-------- Given information

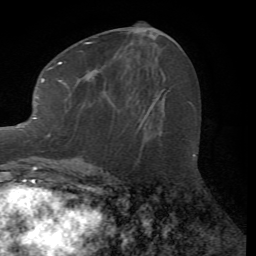
Breast MRI (dynamic contrast-enhanced), one axial slice. Position 29 of 72 along the scan axis. Cropped to one breast. Dynamic contrast-enhanced series, time point 2 of 7 at this slice position (early post-contrast). 1.5 T. TE 4.2 ms, TR 8.7 ms. 2.2 mm slice thickness. 256 × 256 image matrix, field of view 180 × 180 mm. Female patient.
Structures marked on this image (semi-automatic segmentation, software-assisted and operator-edited):
- enhancing-tissue mask used for the functional tumour volume (all voxels passing the contrast-enhancement thresholds inside the analysis volume; usually the tumour): bounding box (x1, y1, x2, y2) in pixels: (13, 42, 140, 167)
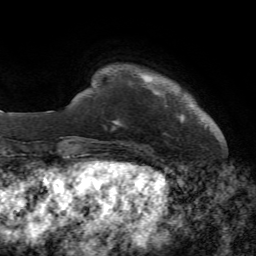
Breast MRI, one axial slice. Position 7 of 72 along the scan axis. Cropped to one breast. Dynamic contrast-enhanced series, time point 2 of 7 at this slice position (early post-contrast). 1.5 T. TE 4.2 ms, TR 8.7 ms. 2.2 mm slice thickness. 256 × 256 image matrix. Female patient.
Annotated regions visible in this slice (semi-automatically segmented with operator editing):
- enhancing-tissue mask used for the functional tumour volume (all voxels passing the contrast-enhancement thresholds inside the analysis volume; usually the tumour): bounding box [x1, y1, x2, y2] px = [113, 120, 122, 128]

----------------

- **Work task**:
Make a word-for-word repeat of the material, skipping all pictures.

- **Your response**:
Breast MRI (dynamic contrast-enhanced), one axial slice. Position 29 of 72 along the scan axis. Cropped to one breast. Dynamic contrast-enhanced series, time point 2 of 7 at this slice position (early post-contrast). 1.5 T. TE 4.2 ms, TR 8.7 ms. 2.2 mm slice thickness. 256 × 256 image matrix, field of view 180 × 180 mm. Female patient.
Structures marked on this image (semi-automatic segmentation, software-assisted and operator-edited):
- enhancing-tissue mask used for the functional tumour volume (all voxels passing the contrast-enhancement thresholds inside the analysis volume; usually the tumour): bounding box (x1, y1, x2, y2) in pixels: (13, 42, 140, 167)
Breast MRI, one axial slice. Position 7 of 72 along the scan axis. Cropped to one breast. Dynamic contrast-enhanced series, time point 2 of 7 at this slice position (early post-contrast). 1.5 T. TE 4.2 ms, TR 8.7 ms. 2.2 mm slice thickness. 256 × 256 image matrix. Female patient.
Annotated regions visible in this slice (semi-automatically segmented with operator editing):
- enhancing-tissue mask used for the functional tumour volume (all voxels passing the contrast-enhancement thresholds inside the analysis volume; usually the tumour): bounding box [x1, y1, x2, y2] px = [113, 120, 122, 128]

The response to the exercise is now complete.